Chatteris Abbey in Chatteris in the Isle of Ely,  Cambridgeshire was founded as a monastery for Benedictine nuns in 1016 by Ednoth, Bishop of Dorchester. Before 1310 much of the monastery was destroyed by fire. By the middle of the 14th century, some of the local families appear to have been using the nave of the monastic church as their parochial church.

Never a wealthy abbey, it survived the first wave of closures during the Dissolution of the Monasteries and was finally surrendered to the King's commissioners in 1538, by which time there were eleven nuns in residence. At this date many families still used the abbey church as parochial but this, unusually, did not save it from demolition, the parishioners being transferred to St Peter and St Paul's Church nearby. A range of the cloister buildings survived as part of a mansion known as Park House.
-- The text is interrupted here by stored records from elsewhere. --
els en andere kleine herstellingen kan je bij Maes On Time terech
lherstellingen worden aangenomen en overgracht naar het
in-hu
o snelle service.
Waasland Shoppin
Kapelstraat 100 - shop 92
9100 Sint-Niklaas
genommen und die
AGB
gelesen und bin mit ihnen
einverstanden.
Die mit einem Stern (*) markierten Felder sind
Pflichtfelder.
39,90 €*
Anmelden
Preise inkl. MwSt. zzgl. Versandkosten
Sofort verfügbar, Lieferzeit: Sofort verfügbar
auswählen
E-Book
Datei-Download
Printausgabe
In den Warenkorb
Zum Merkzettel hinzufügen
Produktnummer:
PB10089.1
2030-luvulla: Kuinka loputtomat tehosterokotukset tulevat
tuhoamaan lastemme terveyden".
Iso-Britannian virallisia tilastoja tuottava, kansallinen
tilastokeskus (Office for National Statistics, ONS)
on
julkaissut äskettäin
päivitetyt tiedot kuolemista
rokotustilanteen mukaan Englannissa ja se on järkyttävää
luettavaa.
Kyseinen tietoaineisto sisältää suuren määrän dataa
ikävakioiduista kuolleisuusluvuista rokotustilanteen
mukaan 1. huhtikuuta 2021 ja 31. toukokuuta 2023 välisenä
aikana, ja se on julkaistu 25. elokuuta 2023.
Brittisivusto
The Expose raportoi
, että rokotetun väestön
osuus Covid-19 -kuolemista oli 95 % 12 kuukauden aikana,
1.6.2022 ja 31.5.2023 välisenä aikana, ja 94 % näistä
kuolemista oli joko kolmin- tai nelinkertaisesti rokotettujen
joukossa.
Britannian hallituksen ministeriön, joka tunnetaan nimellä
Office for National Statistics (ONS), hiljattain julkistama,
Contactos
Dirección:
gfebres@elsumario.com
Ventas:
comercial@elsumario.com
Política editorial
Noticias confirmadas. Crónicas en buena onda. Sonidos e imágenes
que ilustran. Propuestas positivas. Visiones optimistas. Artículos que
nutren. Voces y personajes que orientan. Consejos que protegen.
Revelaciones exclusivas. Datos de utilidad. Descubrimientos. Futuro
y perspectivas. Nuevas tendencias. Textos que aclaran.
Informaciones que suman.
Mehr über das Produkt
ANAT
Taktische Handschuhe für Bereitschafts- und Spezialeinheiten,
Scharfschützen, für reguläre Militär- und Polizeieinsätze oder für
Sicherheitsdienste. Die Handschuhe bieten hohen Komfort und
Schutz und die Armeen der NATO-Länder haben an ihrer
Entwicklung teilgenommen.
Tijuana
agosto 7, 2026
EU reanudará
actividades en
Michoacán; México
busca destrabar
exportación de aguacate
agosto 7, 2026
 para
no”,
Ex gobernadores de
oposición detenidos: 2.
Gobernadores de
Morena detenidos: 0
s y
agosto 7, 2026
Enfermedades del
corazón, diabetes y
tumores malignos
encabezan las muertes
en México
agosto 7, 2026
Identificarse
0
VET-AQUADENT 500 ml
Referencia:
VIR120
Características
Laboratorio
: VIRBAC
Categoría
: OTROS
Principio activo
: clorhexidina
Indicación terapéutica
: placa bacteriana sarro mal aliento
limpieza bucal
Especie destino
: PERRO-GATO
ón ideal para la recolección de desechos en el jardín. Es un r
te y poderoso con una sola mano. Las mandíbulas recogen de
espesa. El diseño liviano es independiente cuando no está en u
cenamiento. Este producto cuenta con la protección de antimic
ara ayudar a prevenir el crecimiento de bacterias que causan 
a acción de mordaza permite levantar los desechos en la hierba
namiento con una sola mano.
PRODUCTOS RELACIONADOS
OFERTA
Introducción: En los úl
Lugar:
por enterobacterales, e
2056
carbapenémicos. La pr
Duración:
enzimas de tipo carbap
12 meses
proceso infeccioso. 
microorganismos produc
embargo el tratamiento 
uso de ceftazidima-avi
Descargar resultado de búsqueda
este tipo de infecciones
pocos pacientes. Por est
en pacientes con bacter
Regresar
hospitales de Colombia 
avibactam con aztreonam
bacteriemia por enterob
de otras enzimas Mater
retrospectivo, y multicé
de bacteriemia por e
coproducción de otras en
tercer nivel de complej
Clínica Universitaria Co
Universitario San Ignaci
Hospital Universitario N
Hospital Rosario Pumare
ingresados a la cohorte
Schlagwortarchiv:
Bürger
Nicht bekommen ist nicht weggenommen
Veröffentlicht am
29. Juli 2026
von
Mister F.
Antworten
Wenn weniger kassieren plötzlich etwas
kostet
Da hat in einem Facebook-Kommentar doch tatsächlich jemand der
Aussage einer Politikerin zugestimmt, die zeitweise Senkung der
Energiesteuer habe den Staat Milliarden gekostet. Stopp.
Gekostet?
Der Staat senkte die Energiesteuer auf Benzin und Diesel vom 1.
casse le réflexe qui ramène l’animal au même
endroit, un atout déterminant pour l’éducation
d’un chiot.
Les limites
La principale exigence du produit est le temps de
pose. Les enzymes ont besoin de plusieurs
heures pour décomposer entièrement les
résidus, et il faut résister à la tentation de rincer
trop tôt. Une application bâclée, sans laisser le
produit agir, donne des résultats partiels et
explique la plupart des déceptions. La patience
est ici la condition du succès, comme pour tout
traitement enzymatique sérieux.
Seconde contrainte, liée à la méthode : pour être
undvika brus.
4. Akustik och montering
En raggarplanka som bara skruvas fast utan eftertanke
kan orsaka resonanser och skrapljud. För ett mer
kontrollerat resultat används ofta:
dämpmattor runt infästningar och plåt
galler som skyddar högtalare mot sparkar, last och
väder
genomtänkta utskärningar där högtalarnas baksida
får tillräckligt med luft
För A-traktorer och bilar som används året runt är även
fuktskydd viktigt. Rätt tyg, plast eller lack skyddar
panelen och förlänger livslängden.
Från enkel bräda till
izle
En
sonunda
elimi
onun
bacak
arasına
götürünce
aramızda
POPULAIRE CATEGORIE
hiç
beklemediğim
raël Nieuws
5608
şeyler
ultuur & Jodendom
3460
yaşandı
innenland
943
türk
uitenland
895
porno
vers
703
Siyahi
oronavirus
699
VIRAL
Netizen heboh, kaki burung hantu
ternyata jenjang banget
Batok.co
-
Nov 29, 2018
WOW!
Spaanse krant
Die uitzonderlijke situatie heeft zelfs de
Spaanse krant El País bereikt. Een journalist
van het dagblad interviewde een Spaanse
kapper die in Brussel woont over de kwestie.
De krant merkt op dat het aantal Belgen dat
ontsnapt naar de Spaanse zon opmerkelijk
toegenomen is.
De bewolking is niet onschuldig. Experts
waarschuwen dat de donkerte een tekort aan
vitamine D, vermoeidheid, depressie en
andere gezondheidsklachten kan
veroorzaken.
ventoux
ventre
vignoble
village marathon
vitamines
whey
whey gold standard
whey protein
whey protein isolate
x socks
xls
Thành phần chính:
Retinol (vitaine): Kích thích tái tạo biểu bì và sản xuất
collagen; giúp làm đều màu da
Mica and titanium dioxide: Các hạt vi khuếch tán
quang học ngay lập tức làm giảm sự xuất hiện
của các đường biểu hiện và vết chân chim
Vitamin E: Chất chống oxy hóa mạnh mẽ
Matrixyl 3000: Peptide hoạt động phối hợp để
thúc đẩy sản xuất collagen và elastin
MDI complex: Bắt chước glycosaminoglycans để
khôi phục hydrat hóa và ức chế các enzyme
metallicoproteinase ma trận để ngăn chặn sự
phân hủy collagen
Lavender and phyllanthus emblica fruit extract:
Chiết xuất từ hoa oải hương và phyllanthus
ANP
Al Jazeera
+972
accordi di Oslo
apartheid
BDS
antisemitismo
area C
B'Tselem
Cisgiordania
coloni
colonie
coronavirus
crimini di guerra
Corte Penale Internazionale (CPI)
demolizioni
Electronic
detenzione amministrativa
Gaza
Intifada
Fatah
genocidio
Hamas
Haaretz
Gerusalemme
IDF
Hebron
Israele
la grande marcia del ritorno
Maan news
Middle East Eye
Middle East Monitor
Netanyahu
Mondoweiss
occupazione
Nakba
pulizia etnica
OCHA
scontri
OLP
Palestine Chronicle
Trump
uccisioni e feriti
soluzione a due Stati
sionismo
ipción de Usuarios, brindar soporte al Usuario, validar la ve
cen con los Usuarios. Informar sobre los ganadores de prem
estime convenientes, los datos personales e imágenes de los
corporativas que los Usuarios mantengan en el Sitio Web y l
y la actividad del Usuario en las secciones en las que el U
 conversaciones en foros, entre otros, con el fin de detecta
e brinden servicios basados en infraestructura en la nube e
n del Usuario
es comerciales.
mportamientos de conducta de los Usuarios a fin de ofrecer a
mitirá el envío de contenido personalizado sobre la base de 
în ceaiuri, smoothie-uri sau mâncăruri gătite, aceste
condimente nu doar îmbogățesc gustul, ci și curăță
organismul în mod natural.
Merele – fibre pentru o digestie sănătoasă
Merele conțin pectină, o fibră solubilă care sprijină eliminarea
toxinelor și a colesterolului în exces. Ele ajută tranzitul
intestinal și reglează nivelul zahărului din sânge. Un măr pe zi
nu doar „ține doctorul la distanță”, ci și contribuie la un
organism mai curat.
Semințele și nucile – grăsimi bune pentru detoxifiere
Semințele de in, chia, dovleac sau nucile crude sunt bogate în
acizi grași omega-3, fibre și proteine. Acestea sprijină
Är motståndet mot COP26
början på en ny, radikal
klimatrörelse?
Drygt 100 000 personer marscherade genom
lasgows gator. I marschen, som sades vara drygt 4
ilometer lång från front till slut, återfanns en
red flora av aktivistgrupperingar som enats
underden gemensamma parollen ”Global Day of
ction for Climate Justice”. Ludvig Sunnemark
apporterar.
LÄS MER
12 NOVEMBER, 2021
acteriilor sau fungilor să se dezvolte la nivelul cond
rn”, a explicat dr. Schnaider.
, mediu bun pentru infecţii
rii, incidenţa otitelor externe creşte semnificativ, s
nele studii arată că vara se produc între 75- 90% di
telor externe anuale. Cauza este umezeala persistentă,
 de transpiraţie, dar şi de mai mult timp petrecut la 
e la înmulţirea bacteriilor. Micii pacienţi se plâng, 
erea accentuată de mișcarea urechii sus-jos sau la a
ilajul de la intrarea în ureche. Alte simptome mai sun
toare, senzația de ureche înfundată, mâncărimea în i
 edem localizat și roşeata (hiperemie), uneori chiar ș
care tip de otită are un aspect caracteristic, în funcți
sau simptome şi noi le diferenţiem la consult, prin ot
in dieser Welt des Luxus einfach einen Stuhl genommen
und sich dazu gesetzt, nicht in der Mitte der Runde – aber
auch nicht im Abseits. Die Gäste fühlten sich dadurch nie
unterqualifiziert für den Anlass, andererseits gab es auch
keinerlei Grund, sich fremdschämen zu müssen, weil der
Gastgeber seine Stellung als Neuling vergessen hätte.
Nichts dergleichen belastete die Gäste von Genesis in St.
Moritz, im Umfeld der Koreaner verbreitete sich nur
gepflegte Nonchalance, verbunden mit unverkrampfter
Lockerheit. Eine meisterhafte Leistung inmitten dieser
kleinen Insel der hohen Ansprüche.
This was demolished in 1847 and with the exception of a few wall fragments, the site has now completely vanished beneath streets and housing; the Park Streets of Chatteris mark its boundaries.

References 

 Houses of Benedictine nuns: Abbey of Chatteris, A History of the County of Cambridge and the Isle of Ely: Volume 2 (1948), pp. 220–23.
 Anthony New. 'A Guide to the Abbeys of England And Wales', p109-10. Constable.
 Claire Breay (ed.), The Cartulary of Chatteris Abbey, (Woodbridge: Boydell Press, 1999). xiii + 479 pp.; 8 illustrations. 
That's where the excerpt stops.